Thursday, August 30, 2012

Temple Grandin: Stewardship or Dominion? by Su Zi


            
         A number of years ago, when  job loss hit an unprecedented spike, local animal shelters residencies also hit unprecedented numbers. At one municipal shelter, as recently as eighteen months ago, an intern said that dogs and cats who had been rounded up by the control truck “were getting the needle right off the truck”, meaning that these dogs and cats never even saw the zoo for potential adoptions. In many cases, people brought in their dogs and cats because they chose to no longer feed them. Horses, who, despite their livestock appellation, also exist in many circumstances as pets, have also been subject to starvation because their human caretakers have their welfare as a low priority. The internet has continual information about either overtly threatened wildlife- –because of resource appropriation  of land for housing, commerce, oil drilling and pipelines, the melting north pole--or pictures of happy humans awash in blood and proudly holding the body of their murdered wolf or elk or stag or fish or whale, et cetera. We have failed, as a species, either directly or indirectly, to be stewards, to co-exist in peace on our planet. We act, to paraphrase a line from a popular science fiction movie, as if we humans are a cancer to our planet.


         There are a few humans who have dedicated their lives to undo our collective criminality, and among them is Temple Grandin. In the 2009 edition of her book Animals Make Us Human (cowritten with Catherine Johnson), Grandin outlines how to make the animals in our lives live happier lives. First, Grandin posits the work of neuroscientist Dr Jaak Panksepp and deploys these core behaviors as crucial for all living beings, with notice given for specific  needs of species. Grandin then tackles  a number of species by devoting a chapter to each ( dogs, cats,  horses, pigs, cows, chickens, wildlife)  and how their specific needs as a species interact with Panksepp’s rubric. Specific examples are made through Grandin’s convivial use of scientific research, anecdote and a winsome writing style. In many cases, she refutes popular notions with care and logic, as if gently explaining something with truth and clarity to a naughty child—which she is, for we are the naughty children.

         A disconcerting element of Grandin’s work are the chapters on species bound for slaughter. Grandin makes repeated mention of her work with slaughter facilities and minimizing horrific abuses to the creatures as they go in to be killed and butchered. Thoroughly horrifying is the revealing of the treatment of chickens: from the barbaric practices on the farm “without  anesthetics or painkillers” ( 212), to how “Laying hens [that make the eggs we eat] have the poorest welfare of all the farm animals” (233), to how “some of the farms were just throwing the hens, when they were old ladies, into the dumpster alive. Others got rid of their spent hens by sucking them up in a vacuum truck that is used to clean sewers” (211).
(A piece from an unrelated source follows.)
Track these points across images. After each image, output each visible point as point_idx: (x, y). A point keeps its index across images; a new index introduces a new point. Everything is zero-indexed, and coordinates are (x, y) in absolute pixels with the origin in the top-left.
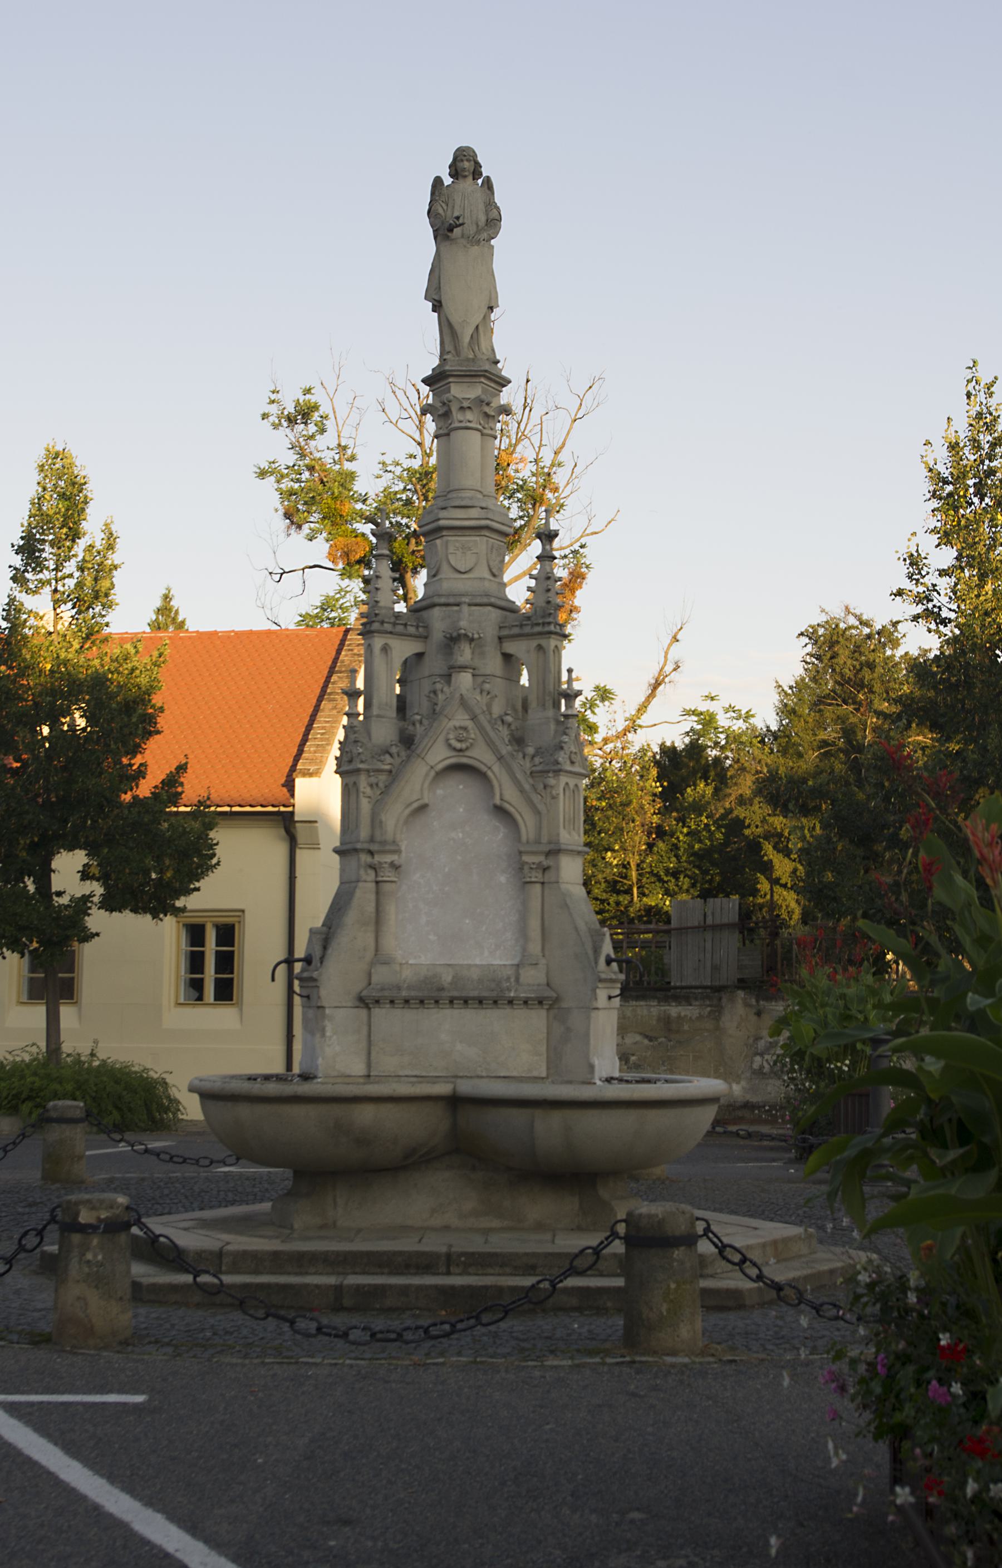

Grandin posits ways that chickens can be bred better, live better and be slaughtered in ways that are less shaming to us than the “famous video of workers throwing chickens and stomping on them at a Pilgrim’s Pride plant” (227). Grandin repeatedly mentions how abusive behavior becomes normalized, and how she strives to eliminate the normalization of these abuses. She says, in her Afterward, that witnessing some Hereford cattle who “had a wonderful life […] motivated me to work on improving the industry instead of working to convince people to stop eating meat “(296).

         The specific chapters on species are a must-read for anyone who has any contact with dogs, cats et cetera; however, Grandin’s repeated references to Panksepp’s work is intensely illuminating, because it is true for all life forms and her repetition while discussing the application of this rubric essentially causes the reader to memorize these “blue-ribbon emotions”.  As fascinating as it is to realize the correlation between cats and humans with obsessive compulsive behaviors, it is useful to be aware that cats are “more like wild animals than dogs [… and that] The only way to train a wild animal is to use positive reinforcement” ( 71-72). As we gain awareness of how different species experience curiosity (“seeking”), we then become even more aware of how each of us is a sentient creature with basic neuro-behavioral needs. Any internet search of animal pictures reveals all sorts of beings demonstrating what are obviously emotions. Grandin says that “some people may not want to believe that animals really do have emotions. I think their own emotions are getting in the way of logic. When I read all the scientific evidence about electrical stimulation of subcortial brain systems, the only logical conclusion was that the basic emotion systems are similar in humans and all other mammals” ( 301). If we are to  modify our existence on our planet from that of barbaric, as a cancer, to that of stewardship, of co-existence, then Grandin’s teachings about how to respect the emotional needs of all life forms in a crucial  place to start.